Median time played on steam for my games.

Something very interesting is happening with Democracy 2. because the game is now on steam, for the first time ever I am getting accurate figures for how long people play the game for. Steam tracks that automatically and gives you nice charts and graphs for it, which is very handy.

The values for Democracy 2 are staggeringly high. They won;t seem high, when i tell you what they are in a minute, but from chatting to other devs, and looking at my other steam games, they are disproportionately high.

For those who aren’t familiar with it, Democracy 2 is a pretty complex strategy game, that is based around running a fictional country.

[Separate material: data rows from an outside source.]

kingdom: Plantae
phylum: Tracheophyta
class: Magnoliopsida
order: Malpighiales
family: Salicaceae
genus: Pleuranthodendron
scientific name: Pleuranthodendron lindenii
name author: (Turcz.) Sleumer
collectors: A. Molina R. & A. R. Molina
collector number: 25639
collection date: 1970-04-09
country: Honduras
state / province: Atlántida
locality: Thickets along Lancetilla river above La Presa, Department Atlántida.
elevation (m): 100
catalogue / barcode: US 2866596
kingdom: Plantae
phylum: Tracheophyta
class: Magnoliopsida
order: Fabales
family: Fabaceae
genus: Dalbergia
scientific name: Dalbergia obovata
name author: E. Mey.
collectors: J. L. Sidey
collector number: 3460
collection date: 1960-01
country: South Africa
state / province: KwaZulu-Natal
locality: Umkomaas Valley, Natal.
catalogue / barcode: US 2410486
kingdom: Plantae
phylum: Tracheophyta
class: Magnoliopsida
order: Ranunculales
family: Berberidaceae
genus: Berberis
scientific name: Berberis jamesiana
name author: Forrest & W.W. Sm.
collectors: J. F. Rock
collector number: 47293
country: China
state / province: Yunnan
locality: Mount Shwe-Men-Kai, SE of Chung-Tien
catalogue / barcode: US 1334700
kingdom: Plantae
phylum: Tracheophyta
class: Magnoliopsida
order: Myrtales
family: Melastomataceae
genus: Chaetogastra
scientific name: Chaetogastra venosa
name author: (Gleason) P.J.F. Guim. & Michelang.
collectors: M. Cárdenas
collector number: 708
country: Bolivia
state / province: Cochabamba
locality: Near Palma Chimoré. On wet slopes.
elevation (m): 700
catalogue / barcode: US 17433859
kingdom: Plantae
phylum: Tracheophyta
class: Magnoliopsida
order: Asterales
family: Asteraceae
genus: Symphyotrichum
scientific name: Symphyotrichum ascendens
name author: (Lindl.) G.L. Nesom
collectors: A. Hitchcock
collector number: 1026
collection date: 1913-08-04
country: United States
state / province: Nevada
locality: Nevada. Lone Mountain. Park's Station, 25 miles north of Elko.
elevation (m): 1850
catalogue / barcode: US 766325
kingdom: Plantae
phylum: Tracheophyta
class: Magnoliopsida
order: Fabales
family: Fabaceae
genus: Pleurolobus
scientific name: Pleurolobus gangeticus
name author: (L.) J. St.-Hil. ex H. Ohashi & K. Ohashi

It has a fair bit of text to read, but nothing like the backstory in a game like dishonored. It’s a game of balancing competing needs (which is essentially what all strategy games are), and it has a lot of variables to tweak, just like all my games do.

The median time played right now is 2 hours and nine minutes. Does that seem short? Trust me, it’s pretty long, because the values are massively dragged down by people who buy games on impulse in a one-day sale, and only ever play them once. (Steam only counts games that have been actually played for a minute or more). For those who love comparing stats, the average time played is 3 hours 33 minutes. The game has been on steam less than a month, so you would expect that value to rise over time, as people revisit the game (although D2 has not been in a steam sale, which might explain some of this)

That compares extremely well with Gratuitous Tank and Space Battles. The average play time per session for both games is pretty much identical, but there is a massive difference in the distribution of time played. GTB basically hooks everyone for at least 20 minutes, then there is a falloff downwards until you reach this massive spike at 200minutes+

With Democracy 2, everyone is playing at least an hour, then there is a smooth drop off to the eight hour mark. D2 doesn’t have this weird U shaped distribution like GTB does.

Which would imply…errrr?  maybe that GTB does a bad job of helping people through the mid-game, but if they manage it, they are hooked and play forever. I wonder if people get stuck on a specific level, and then either make it through, and keep having fun, or they give up? some aspects of the game design are based entirely around avoiding that situation, but they may be failing.

two things I definitely conclude are that a) it’s good data to have and b)Democracy 2 does very well despite it’s age.